Penyakit Tersebut Menyebabkan Seseorang Punya Pikiran Mengintip

Penyakit Tersebut Menyebabkan Seseorang Punya Pikiran Mengintip
Penyakit Tersebut Menyebabkan Seseorang Punya Pikiran Mengintip
Tahukah anda kalau ada orang2 yang ternyata memiliki ingatan lebih besar untuk mengintip orang lain alih-alih mengungkapkan nafsu seksualnya dengan terkait dengan intim?

Tahukah anda kalau ada orang2 yang ternyata memiliki ingatan lebih besar untuk mengintip orang lain alih-alih mengungkapkan nafsu seksualnya dengan terkait dengan intim? Bagi orang-orang tersebut, melihat seseorang mandi ataupun berganti pakaian sudah bisa memuaskan hasrat seksualnya. Dibidang kesehatan, orang-orang yang punya kelainan itu disebut sebagai penderita voyeurism.

American Psychiatric Association melabeli para tokoh voyeurism serupa orang-orang yang setidaknya selama 6 hari kerap berbuat kebiasaan mengontrol orang unik yang sedang telanjang ataupun berhubungan sebelah. Dalam banyak kasus, tokoh voyeurism ini sangatlah mengganggu privasi orang2 lain.

Dalam sebuah penjelasan yang dipublikasikan hasilnya dalam jurnal berjudul International Journal of Sexual health, disebutkan bahwa 83 persen pria dan 74 persen perempuan ternyata ingin melihat putaran seksual senyampang tidak kentara orang beda. Dalam penjelasan ini, disebutkan bahwa predisposisi melihat orang lain telanjang atau melaksanakan hubungan sebelah ternyata merupakan naluri senyatanya dari manusiam meskipun pasti saja sebaiknya hal itu dilakukan secara pribadi serta tidak mencapai berbatas ketahuan orang lain. Sebab alasan ini lah melihat hal-hal tersebut bisa memberikan kesenangan seksual. Akan tetapi, hal ini ternyata belum tentu bisa dianggap sebagai voyeurism.

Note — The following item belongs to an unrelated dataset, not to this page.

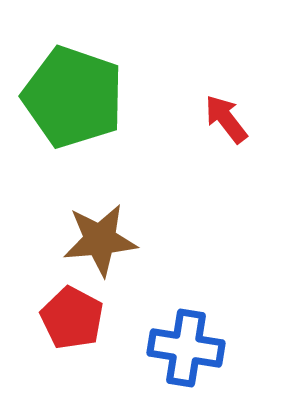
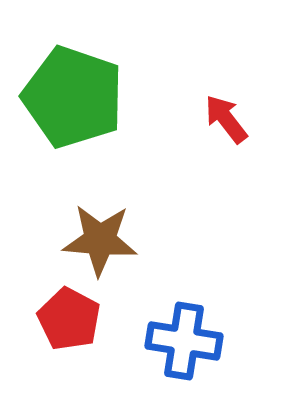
brown star: rotated 10 degrees clockwise
red pentagon: moved 3 px left, 1 px down
blue cross: moved 2 px left, 7 px up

Voyeurism sendiri mampu membuat penderitanya memiliki khayalan berlebihan untuk mengintip orang2 lain. Apalagi, dalam banyak kasus, pelakunya justru akan menganggap relasi intim serupa hal yang kurang memuaskan jika dipadankan dengan makbul mengintip orang-orang lain.

Rutin pelaku voyeurism memang merupakan pria walakin tidak menyengkilit kemungkinan perempuan juga melakukannya. Satu hal yang pasti, pertikaian ini ternyata berkaitan secara rasa tidak pede ataupun tidak nyaman untuk menyorongkan hasrat seksualnya dengan bermitra jenis & akhirnya memilih untuk mengontrol orang beda saja yang dianggap lebih aman.